------ Provided data ------

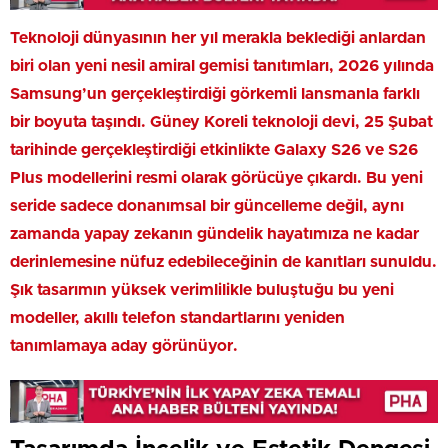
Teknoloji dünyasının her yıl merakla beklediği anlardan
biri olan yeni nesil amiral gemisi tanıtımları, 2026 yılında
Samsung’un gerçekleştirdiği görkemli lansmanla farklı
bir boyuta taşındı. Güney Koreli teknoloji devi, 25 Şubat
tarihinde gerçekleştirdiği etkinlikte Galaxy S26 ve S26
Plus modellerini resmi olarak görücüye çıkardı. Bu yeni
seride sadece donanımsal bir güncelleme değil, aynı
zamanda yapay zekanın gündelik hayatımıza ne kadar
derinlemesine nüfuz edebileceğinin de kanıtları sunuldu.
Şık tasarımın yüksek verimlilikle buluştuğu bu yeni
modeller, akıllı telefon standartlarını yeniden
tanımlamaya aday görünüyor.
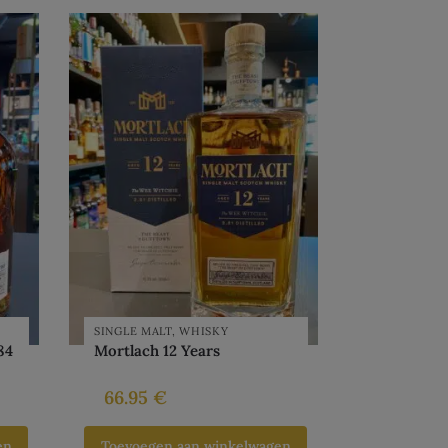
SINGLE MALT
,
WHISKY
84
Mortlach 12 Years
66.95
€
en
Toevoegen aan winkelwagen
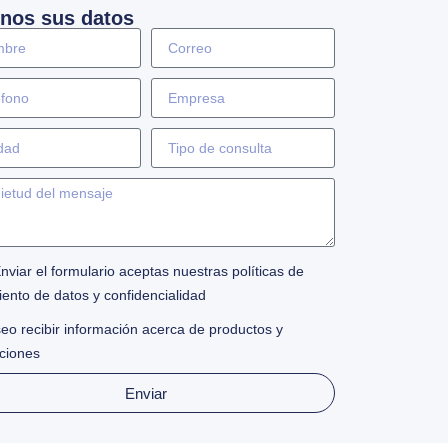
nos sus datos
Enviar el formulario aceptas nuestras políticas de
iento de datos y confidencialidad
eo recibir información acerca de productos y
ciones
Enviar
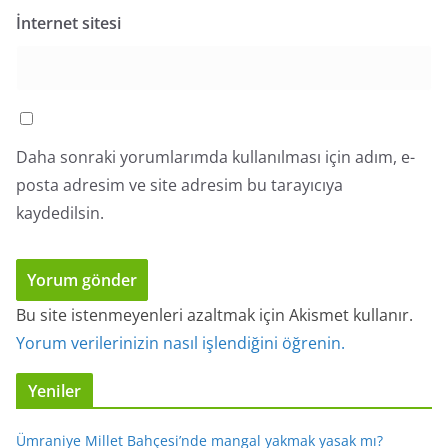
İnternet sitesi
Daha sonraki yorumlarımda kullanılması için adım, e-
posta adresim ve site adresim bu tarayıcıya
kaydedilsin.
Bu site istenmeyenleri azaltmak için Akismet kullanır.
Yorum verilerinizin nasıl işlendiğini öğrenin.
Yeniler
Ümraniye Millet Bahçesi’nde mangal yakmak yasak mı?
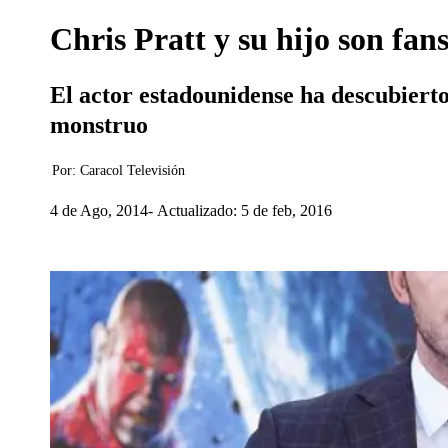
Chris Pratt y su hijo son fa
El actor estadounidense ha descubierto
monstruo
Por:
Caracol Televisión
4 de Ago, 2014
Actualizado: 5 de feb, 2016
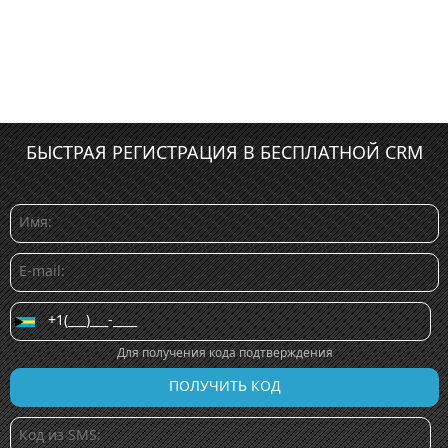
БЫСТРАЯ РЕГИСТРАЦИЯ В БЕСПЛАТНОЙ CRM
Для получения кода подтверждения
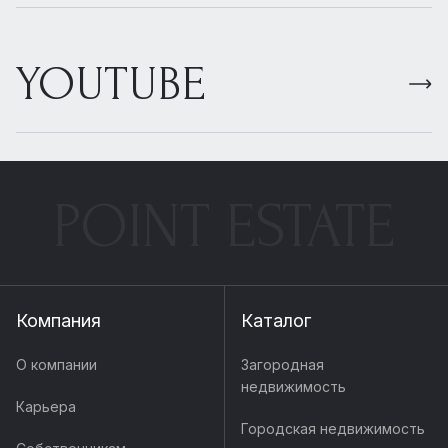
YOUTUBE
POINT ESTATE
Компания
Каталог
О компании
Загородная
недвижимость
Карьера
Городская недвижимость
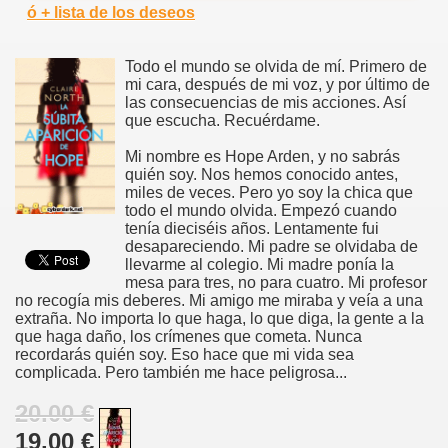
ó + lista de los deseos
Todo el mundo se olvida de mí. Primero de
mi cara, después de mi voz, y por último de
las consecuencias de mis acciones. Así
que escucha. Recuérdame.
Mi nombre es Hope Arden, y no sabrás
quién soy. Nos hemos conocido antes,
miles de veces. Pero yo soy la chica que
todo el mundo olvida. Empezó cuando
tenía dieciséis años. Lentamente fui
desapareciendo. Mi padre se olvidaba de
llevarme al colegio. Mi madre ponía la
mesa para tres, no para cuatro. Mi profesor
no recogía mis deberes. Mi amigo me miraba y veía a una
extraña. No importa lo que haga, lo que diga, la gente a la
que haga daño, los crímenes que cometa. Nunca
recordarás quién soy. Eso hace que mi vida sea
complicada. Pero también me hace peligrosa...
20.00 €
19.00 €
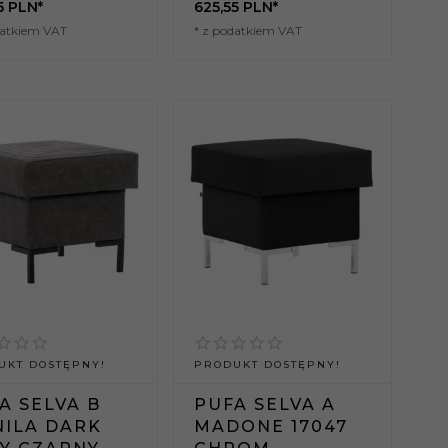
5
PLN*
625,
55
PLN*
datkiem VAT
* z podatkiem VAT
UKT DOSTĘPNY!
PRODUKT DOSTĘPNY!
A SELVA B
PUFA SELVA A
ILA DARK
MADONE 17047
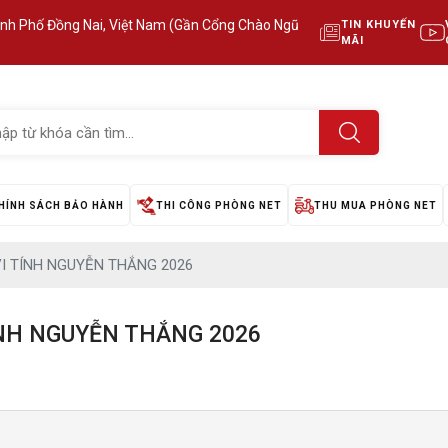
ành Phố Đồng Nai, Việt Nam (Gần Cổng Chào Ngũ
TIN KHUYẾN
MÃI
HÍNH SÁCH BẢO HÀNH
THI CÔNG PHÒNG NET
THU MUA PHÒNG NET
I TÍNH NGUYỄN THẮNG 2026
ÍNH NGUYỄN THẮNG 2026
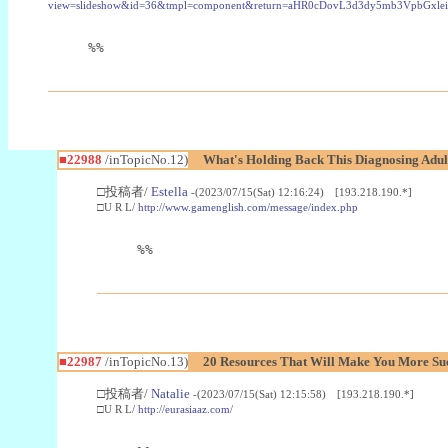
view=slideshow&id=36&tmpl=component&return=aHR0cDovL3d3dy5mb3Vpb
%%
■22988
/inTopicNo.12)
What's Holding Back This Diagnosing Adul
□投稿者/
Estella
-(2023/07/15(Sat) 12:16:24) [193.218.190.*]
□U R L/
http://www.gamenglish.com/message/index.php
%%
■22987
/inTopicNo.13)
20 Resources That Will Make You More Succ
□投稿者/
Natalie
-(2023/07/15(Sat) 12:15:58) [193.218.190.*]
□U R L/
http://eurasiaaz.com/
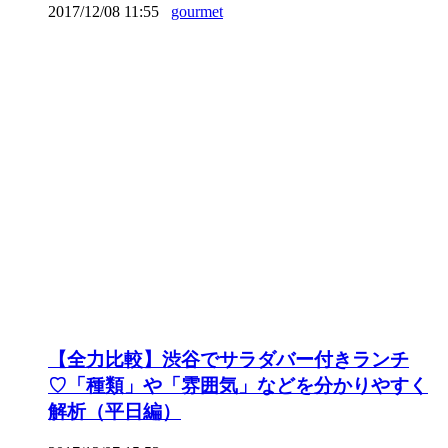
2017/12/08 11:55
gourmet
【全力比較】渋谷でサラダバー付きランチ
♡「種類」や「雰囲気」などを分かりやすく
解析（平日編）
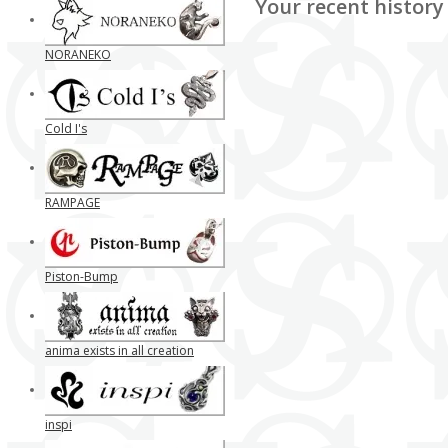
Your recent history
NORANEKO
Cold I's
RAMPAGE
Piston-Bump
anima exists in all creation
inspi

------
------ Provided data ------

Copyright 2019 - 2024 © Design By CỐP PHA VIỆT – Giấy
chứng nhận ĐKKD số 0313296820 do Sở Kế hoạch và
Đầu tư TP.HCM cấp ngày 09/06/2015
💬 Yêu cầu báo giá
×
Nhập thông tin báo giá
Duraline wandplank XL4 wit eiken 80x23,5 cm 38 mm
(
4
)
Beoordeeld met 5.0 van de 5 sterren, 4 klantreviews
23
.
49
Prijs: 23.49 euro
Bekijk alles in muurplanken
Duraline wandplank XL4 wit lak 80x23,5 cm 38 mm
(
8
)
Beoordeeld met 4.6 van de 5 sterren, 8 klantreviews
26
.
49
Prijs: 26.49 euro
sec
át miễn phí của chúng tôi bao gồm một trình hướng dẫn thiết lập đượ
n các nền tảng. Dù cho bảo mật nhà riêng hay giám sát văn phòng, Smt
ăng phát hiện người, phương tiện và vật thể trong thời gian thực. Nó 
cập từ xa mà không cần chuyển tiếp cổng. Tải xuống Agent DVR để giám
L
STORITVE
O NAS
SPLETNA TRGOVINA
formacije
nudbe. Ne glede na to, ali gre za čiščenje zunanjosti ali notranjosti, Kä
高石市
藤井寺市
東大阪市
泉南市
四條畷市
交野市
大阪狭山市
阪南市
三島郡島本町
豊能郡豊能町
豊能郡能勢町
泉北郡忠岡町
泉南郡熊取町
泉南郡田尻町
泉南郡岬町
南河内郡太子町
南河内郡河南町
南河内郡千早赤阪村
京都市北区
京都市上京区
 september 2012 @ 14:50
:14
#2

------

The lines to reproduce run from the one above containing "Teknoloji dünyasının her" through the one containing "que escucha. Recuérdame.". Copy them exactly and leave out all pictures.

● **Result of the exercise**
Teknoloji dünyasının her yıl merakla beklediği anlardan
biri olan yeni nesil amiral gemisi tanıtımları, 2026 yılında
Samsung’un gerçekleştirdiği görkemli lansmanla farklı
bir boyuta taşındı. Güney Koreli teknoloji devi, 25 Şubat
tarihinde gerçekleştirdiği etkinlikte Galaxy S26 ve S26
Plus modellerini resmi olarak görücüye çıkardı. Bu yeni
seride sadece donanımsal bir güncelleme değil, aynı
zamanda yapay zekanın gündelik hayatımıza ne kadar
derinlemesine nüfuz edebileceğinin de kanıtları sunuldu.
Şık tasarımın yüksek verimlilikle buluştuğu bu yeni
modeller, akıllı telefon standartlarını yeniden
tanımlamaya aday görünüyor.
SINGLE MALT
,
WHISKY
84
Mortlach 12 Years
66.95
€
en
Toevoegen aan winkelwagen
nos sus datos
Enviar el formulario aceptas nuestras políticas de
iento de datos y confidencialidad
eo recibir información acerca de productos y
ciones
Enviar
İnternet sitesi
Daha sonraki yorumlarımda kullanılması için adım, e-
posta adresim ve site adresim bu tarayıcıya
kaydedilsin.
Bu site istenmeyenleri azaltmak için Akismet kullanır.
Yorum verilerinizin nasıl işlendiğini öğrenin.
Yeniler
Ümraniye Millet Bahçesi’nde mangal yakmak yasak mı?
Chris Pratt y su hijo son fa
El actor estadounidense ha descubierto
monstruo
Por:
Caracol Televisión
4 de Ago, 2014
Actualizado: 5 de feb, 2016
БЫСТРАЯ РЕГИСТРАЦИЯ В БЕСПЛАТНОЙ CRM
Для получения кода подтверждения
YOUTUBE
POINT ESTATE
Компания
Каталог
О компании
Загородная
недвижимость
Карьера
Городская недвижимость
ó + lista de los deseos
Todo el mundo se olvida de mí. Primero de
mi cara, después de mi voz, y por último de
las consecuencias de mis acciones. Así
que escucha. Recuérdame.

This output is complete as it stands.